Le parquet fédéral qualifie l'attaque de Liège d'assassinat terroriste

L'enquête est lancée après la tuerie de Liège. Les enquêteurs tentent de cerner le profil de Benjamin Herman, un délinquant multirécidiviste qui se serait radicalisé en prison. Il a été abattu ce mardi par la police après avoir tué trois personnes dont deux policières.
  • Les faits qualifiés d'assassinats terroristes

    Les deux procureurs du parquet fédéral retracent le fil des événements:

    > Ils confirment la mort mardi de trois personnes à Liège et le meurtre d'une autre personne dans la nuit de lundi à mardi à On, dans la province du Luxembourg.

    > Le parquet fédéral prend en charge l'enquête sur la tuerie de Liège en raison du modus operandi qui ne laisse aucun doute sur le caractère terroriste de l'attaque. "L'assaillant a crié à plusieurs reprises 'Allah Akbar'', expliquent le parquet fédéral qui qualifie donc les faits d'assassinats terroristes. Les enquêteurs indiquent aussi que l'utilisation d'armes blanches pour attaquer les forces de l'ordre est une preuve que l'assaillant a été inspiré par le groupe jihadiste Etat islamique.

    > Le meurtre à On fait l'objet d'une enquête séparée confiée à la section Marche-en-Famenne du parquet de la province du Luxembourg.

    > Le profil de l'assaillant a aussi fait l'objet de quelques précisions: il s'agit donc de Benjamin Herman, "né le 12 janvier 1987, de nationalité belge". Il avait déjà été condamné à plusieurs reprises pour un vol avec violence et une affaire de stupéfiants. Il était incarcéré à la prison de Marche-en-Famenne. Il avait bénéficié d'un congé pénitentiaire lundi à partir de 07h30 et devait rejoindre sa cellule mardi soir à 19h30.

    >Un juge d'instruction de Liège, spécialisé en terrorisme, a été chargé de l'instruction, a ajouté le parquet fédéral. "Il a notamment ordonné une autopsie des corps des trois victimes décédées ainsi qu'un examen toxicologique sur l'auteur. L'enquête se concentre actuellement sur la question de savoir s'il a agi seul."

    Les enquêteurs ne souhaitent pas donner davantage de détails. 

  • Fin de la conférence de presse

  • Ca commence

    Prévue à 10h30 à Bruxelles, la conférence de presse du parquet fédéra a débuté à 11 heures.

  • Rappel des faits

    Environ 7 ans après la fusillade meurtrière de Nordine Amrani qui a fait 5 victimes et 130 blessés, avant de se donner la mort le 13 décembre 2011 sur la place Saint-Lambert, Liège a connu une nouvelle journée d’épouvante mardi. Il était environ 10h30 quand des coups de feu se sont fait entendre sur le boulevard d’Avroy, en plein centre de Liège, devant l’athénée Léonie de Waha.

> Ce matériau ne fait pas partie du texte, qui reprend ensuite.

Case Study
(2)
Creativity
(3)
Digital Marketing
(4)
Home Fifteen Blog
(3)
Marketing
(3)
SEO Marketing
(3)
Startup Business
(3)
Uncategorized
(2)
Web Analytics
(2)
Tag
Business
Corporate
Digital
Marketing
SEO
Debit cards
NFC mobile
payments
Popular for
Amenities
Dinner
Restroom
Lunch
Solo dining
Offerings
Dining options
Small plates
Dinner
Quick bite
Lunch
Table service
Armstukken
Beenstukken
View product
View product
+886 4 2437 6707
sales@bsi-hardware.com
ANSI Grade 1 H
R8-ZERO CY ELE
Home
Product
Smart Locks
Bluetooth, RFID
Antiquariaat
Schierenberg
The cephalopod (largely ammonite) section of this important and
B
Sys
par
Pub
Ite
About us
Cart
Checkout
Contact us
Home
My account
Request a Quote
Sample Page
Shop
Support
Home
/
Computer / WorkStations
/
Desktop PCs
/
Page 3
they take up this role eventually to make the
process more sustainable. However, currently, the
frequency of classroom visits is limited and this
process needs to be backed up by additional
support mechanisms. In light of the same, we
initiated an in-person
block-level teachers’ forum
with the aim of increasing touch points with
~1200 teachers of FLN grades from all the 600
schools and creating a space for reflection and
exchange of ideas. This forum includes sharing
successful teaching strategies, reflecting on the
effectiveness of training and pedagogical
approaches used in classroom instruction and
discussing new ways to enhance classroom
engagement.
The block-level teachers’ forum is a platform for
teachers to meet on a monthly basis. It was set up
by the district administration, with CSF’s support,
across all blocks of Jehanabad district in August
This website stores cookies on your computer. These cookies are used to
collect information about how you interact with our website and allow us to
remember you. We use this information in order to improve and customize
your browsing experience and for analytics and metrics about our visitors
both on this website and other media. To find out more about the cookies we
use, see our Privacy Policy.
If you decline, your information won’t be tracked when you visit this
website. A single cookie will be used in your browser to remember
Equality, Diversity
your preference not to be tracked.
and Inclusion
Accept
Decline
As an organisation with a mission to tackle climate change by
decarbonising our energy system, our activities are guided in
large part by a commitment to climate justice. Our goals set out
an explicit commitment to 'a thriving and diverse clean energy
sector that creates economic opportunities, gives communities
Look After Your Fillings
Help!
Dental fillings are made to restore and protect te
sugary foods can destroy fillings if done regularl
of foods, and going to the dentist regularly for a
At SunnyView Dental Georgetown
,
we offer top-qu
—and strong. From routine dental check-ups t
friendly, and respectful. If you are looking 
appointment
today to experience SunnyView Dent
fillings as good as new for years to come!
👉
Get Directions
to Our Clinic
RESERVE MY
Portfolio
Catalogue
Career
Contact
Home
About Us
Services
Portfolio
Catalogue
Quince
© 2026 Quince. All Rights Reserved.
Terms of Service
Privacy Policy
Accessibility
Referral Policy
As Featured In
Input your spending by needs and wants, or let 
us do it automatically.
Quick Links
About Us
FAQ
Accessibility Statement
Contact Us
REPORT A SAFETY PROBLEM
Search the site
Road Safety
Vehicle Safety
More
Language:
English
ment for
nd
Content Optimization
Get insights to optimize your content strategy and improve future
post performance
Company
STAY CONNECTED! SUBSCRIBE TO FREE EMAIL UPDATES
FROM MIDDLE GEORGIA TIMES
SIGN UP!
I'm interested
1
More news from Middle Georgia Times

    Ce sont les policiers du peloton antibanditisme (PAB) qui ripostent à un individu qui tirait sur eux. Né en 1987, Benjamin Herman, originaire de Rochefort, avait reçu une autorisation de sortie de quelques heures, lundi, et n’a pas regagné la prison de Marche où il purgeait une peine pour des délits de droit commun.

    Les 3 victimes

    Avant de s’en prendre aux agents du PAB, il a d’abord agressé avec une arme blanche Soraya Belkacemi (née en 1973) et Lucile Garcia (née en 1964), deux policières en service, avant de s’emparer du pistolet de l’une d’entre elles. Il fera feu sur elles, les tuant sur le champ, non loin du café des Augustins qui fait le coin entre le boulevard d’Avroy et la rue des Augustins. Il poursuit sa folie meurtrière en éliminant Cyril Vangriecken, un jeune homme de 22 ans qui se trouvait dans une voiture. 

    Le chef de corps de la police de Liège a affirmé que l’objectif de Benjamin Herman était de "toucher des policiers, l’institution et l’État belge". Un acte terroriste? "Pas évident", indique le ministre de l’Intérieur Jan Jambon, alors que tous les regards sont tournés vers le ministre de la Justice.